■ Texte de lecture ■
Vandooren face à un attaquant Sétois (Miroir des Sports)
En championnat, l’OL est encore bien placé car, à 4 journées de la fin, il n’est qu’à deux points du leader sétois. Mais le championnat est très serré et Marseille, Fives, Antibes et même l’Excelsior Roubaix sont dans la course au titre.
Au niveau de l’effectif, Delannoy est absent. En effet, il est dans une période militaire et n’a pas obtenu de permission de ses chefs. C’est donc l’Autrichien Windner qui joue avant-centre. Vandooren et Winckelmans se sont blessés lors du précédent match à Sète (demi-finale de coupe de France) et ne pourront pas non plus tenir leur place. Ils sont remplacés par Théry et Laurent. Quant à Simonyi, il est momentanément mis à pied pour « manque d’activité » à Sète. McGowan, lui, est laissé au repos à l’issue d’une « éprouvante saison ». Voilà donc l’OL fort diminué, d’autnat que son entraîneur, le Belge Robert De Veen, confie à la Dernière Heure que ses joueurs viennent « sans enthousiasme ».

■ Travail à faire ■
**A.** Présentez sous forme de liste le paragraphe du texte sur l’OL qui commence par « En championnat, l’OL », en conservant ses faits principaux.
**B.** Répondez brièvement à ces questions sur le texte sur l’OL :
(i) À combien de points du leader sétois l’OL se trouve-t-il ?
(ii) Quel joueur occupe le poste d’avant-centre en l’absence de Delannoy ?
(iii) Par quels joueurs Vandooren et Winckelmans sont-ils remplacés ?
**C.** Rédigez la suite du texte sur l’OL à partir de sa dernière phrase.

■ Documents sources ■
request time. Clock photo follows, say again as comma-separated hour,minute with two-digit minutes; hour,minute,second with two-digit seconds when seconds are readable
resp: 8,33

■ Réponses ■
**A.**
- À quatre journées de la fin du championnat, l’OL est encore bien placé, à deux points seulement du leader sétois.
- Le championnat est très serré.
- Marseille, Fives, Antibes et même l’Excelsior Roubaix sont aussi dans la course au titre.

**B.**
(i) À deux points.
(ii) L’Autrichien Windner.
(iii) Par Théry et Laurent.

**C.**
Le match est prévu à 20h00 ; le Grand Echo du Nord indique que les Lillois se mettent en route à 13h, et que « de nombreuses voitures automobiles et quelques autocars transporteront joueurs, dirigeants et supporters vers la capitale belge ». Une chose est donc sûre : aucun de ces Lillois n’est responsable de la disparition du panneau des « Juges intègres » des frères Van Eyck, qui a été volé dans la nuit du 10 au 11 avril dans la cathédrale de Gand. À ce jour, on ne l’a toujours pas retrouvé.
Voici la composition lilloise :
Défossé ;
Beaucourt (cap.), Théry ;
Meurisse, McGowan, Delassus ;
Decottignies, Lutterlock, Windner, Laurent, Béranger.
L’équipe proposée par le Comité Belge de Sélection :
Badjou (Daring Bruxelles) ;
Pappaert et Smellinckx (Union Saint-Gilloise) ;
Peeraer (Antwerp), Welkenhuysen et Claessens (Union Saint-Gilloise) ;
Versyp (FC Bruges), Voorhoof (Lierse), Lamoot (Daring Bruxelles), Vanden Eynde et Van Caelenberg (Union Saint-Gilloise), Van Beeck (Antwerp)
L’arbitre est néerlandais.
Et la lumière fût (de bière)
Au coup d’envoi, la nuit tombe. Mais pas de panique ! Ce match se joue en nocturne, une innovation depuis le début des années 1930 dans les stades les plus modernes. Si l’on en croit les premiers compte-rendu, la lumière artificielle nécessiterait un temps d’adaptation, dès lors favorable aux Belges. Ainsi, en 1932, le Sparta Prague, avant de passer par Lille, avait aussi joué au Heysel et ses joueurs s’étaient plaints de la lumière.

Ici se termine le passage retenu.